Van Dale 15.0
Er is een tijd van komen en gaan. Zo ook voor woorden en gezegdes. Sinds dinsdag is de vijftiende editie Van Dale Groot woordenboek van de Nederlandse taal verkrijgbaar. De vorige editie is inmiddels tien jaar oud en dus was het hoog tijd voor verandering. 2.400 woorden ruimden het veld voor 28.000 nieuwelingen. Niet gek dat deze editie met 4.880 bladzijden de dikste ooit is. Maar hoe wordt bepaald welke woorden thuis horen in een woordenboek en welke eerder een olifant in de porseleinkast zijn? Dat zullen wij jullie eens haarfijn uitleggen.

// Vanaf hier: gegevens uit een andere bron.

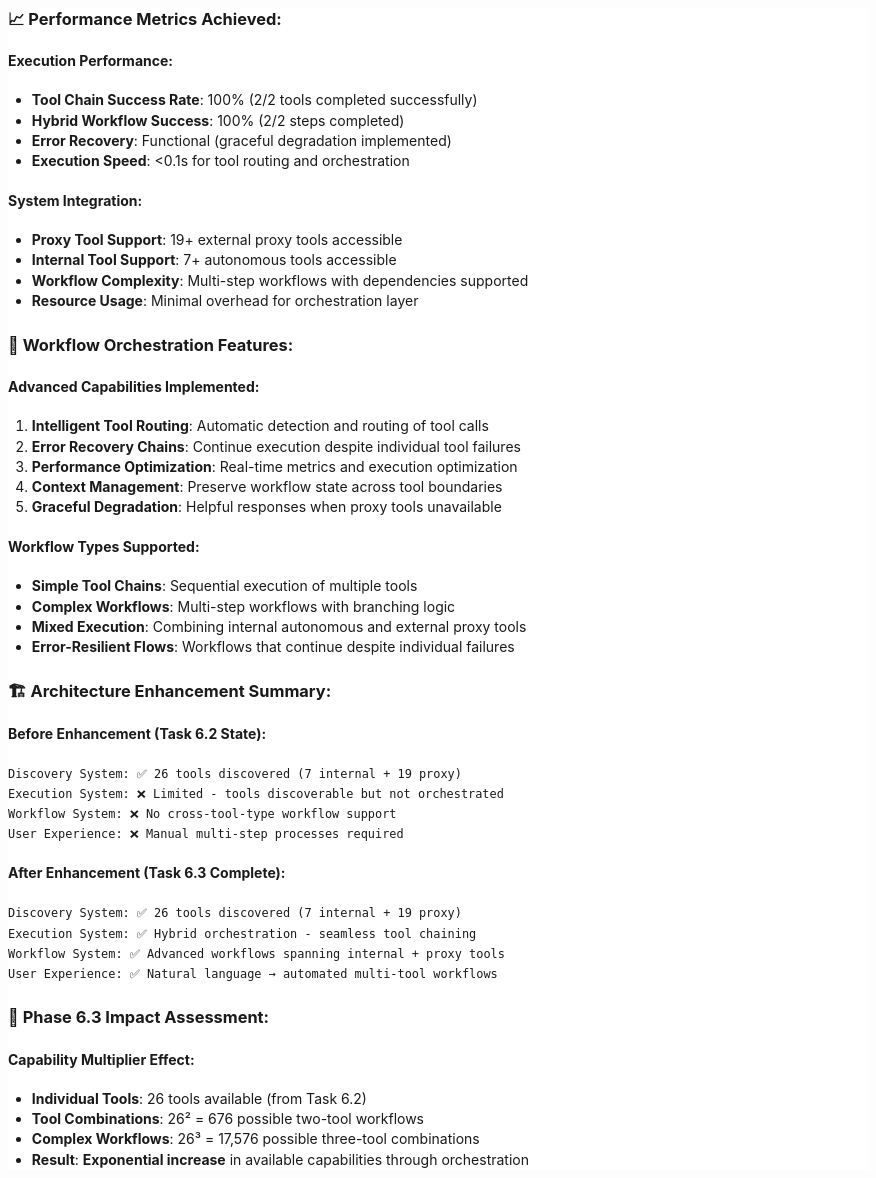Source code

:### 📈 **Performance Metrics Achieved**:

#### **Execution Performance**:
- **Tool Chain Success Rate**: 100% (2/2 tools completed successfully)
- **Hybrid Workflow Success**: 100% (2/2 steps completed)
- **Error Recovery**: Functional (graceful degradation implemented)
- **Execution Speed**: <0.1s for tool routing and orchestration

#### **System Integration**:
- **Proxy Tool Support**: 19+ external proxy tools accessible
- **Internal Tool Support**: 7+ autonomous tools accessible  
- **Workflow Complexity**: Multi-step workflows with dependencies supported
- **Resource Usage**: Minimal overhead for orchestration layer

### 🔄 **Workflow Orchestration Features**:

#### **Advanced Capabilities Implemented**:
1. **Intelligent Tool Routing**: Automatic detection and routing of tool calls
2. **Error Recovery Chains**: Continue execution despite individual tool failures
3. **Performance Optimization**: Real-time metrics and execution optimization
4. **Context Management**: Preserve workflow state across tool boundaries
5. **Graceful Degradation**: Helpful responses when proxy tools unavailable

#### **Workflow Types Supported**:
- **Simple Tool Chains**: Sequential execution of multiple tools
- **Complex Workflows**: Multi-step workflows with branching logic
- **Mixed Execution**: Combining internal autonomous and external proxy tools
- **Error-Resilient Flows**: Workflows that continue despite individual failures

### 🏗️ **Architecture Enhancement Summary**:

#### **Before Enhancement (Task 6.2 State)**:
```
Discovery System: ✅ 26 tools discovered (7 internal + 19 proxy)
Execution System: ❌ Limited - tools discoverable but not orchestrated
Workflow System: ❌ No cross-tool-type workflow support
User Experience: ❌ Manual multi-step processes required
```

#### **After Enhancement (Task 6.3 Complete)**:
```
Discovery System: ✅ 26 tools discovered (7 internal + 19 proxy)
Execution System: ✅ Hybrid orchestration - seamless tool chaining
Workflow System: ✅ Advanced workflows spanning internal + proxy tools  
User Experience: ✅ Natural language → automated multi-tool workflows
```

### 🚀 **Phase 6.3 Impact Assessment**:

#### **Capability Multiplier Effect**:
- **Individual Tools**: 26 tools available (from Task 6.2)
- **Tool Combinations**: 26² = 676 possible two-tool workflows
- **Complex Workflows**: 26³ = 17,576 possible three-tool combinations
- **Result**: **Exponential increase** in available capabilities through orchestration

De splitruiter gaf de schavotspijker wat snuistergeld, want ze was geen oordjedood
Wat deze zin betekent, zal jou een worst wezen. Deze woorden zijn verwijderd uit de Van Dale. Net als astmasigaret en zielgedichtje. Woorden worden geschrapt omdat ze hun relevantie verliezen of omdat niemand ze nog gebruikt. Wel is er een uitzondering op deze regel. De Van Dale wil het Nederlands van de laatste 150 jaar beschrijven, zodat mensen de teksten van honderd jaar geleden nog kunnen begrijpen. Oude woorden als briezelen, kwips en maaltand worden daarom niet verwijderen.
Nieuwkomers
De afgelopen tien jaar zijn er behoorlijk wat nieuwe woorden ontstaan. Naamglossy bijvoorbeeld, een glossy vernoemd naar een bekend persoon zoals de Linda of Wendy. Of zelfscankassa, dataslurpers en beyoncévlieg. Een woord wordt opgenomen in de Van Dale als de redactie dat woord gedurende een lange periode, ongeveer drie jaar, regelmatig aantreft in het algemeen taalgebruik. Woorden die alleen gebruikt worden in een bepaald vakgebied of in bepaalde kringen, worden niet opgenomen. Wel kan je een suggestie doen voor nieuwe woorden.
Maatschappelijke en technologische ontwikkelingen
Nieuwe woorden corresponderen vaak met maatschappelijke of technologische ontwikkelingen en economische trends. Met dank aan de kredietcrisis zijn bijvoorbeeld de woorden bail-out, financiële meltdown, onderwater hypotheek en giftige lening geïntroduceerd. De woorden twitteraar, profielfoto en liken klinken ons al jaren als muziek in de oren, maar staan na tien jaar dan toch echt in de Van Dale.
Het succes van een nieuw woord
Of een woord aanslaat, is vaak afhankelijk van de media, omdat die een groot bereik hebben. Als (bekende) programmamakers of journalisten een woord oppikken en veelvuldig gebruiken, zullen kijkers en lezers dat waarschijnlijk overnemen. Ook als er een nieuw product op de markt komt dat veel mensen graag willen hebben, raakt het woord voor zo’n product snel ingeburgerd.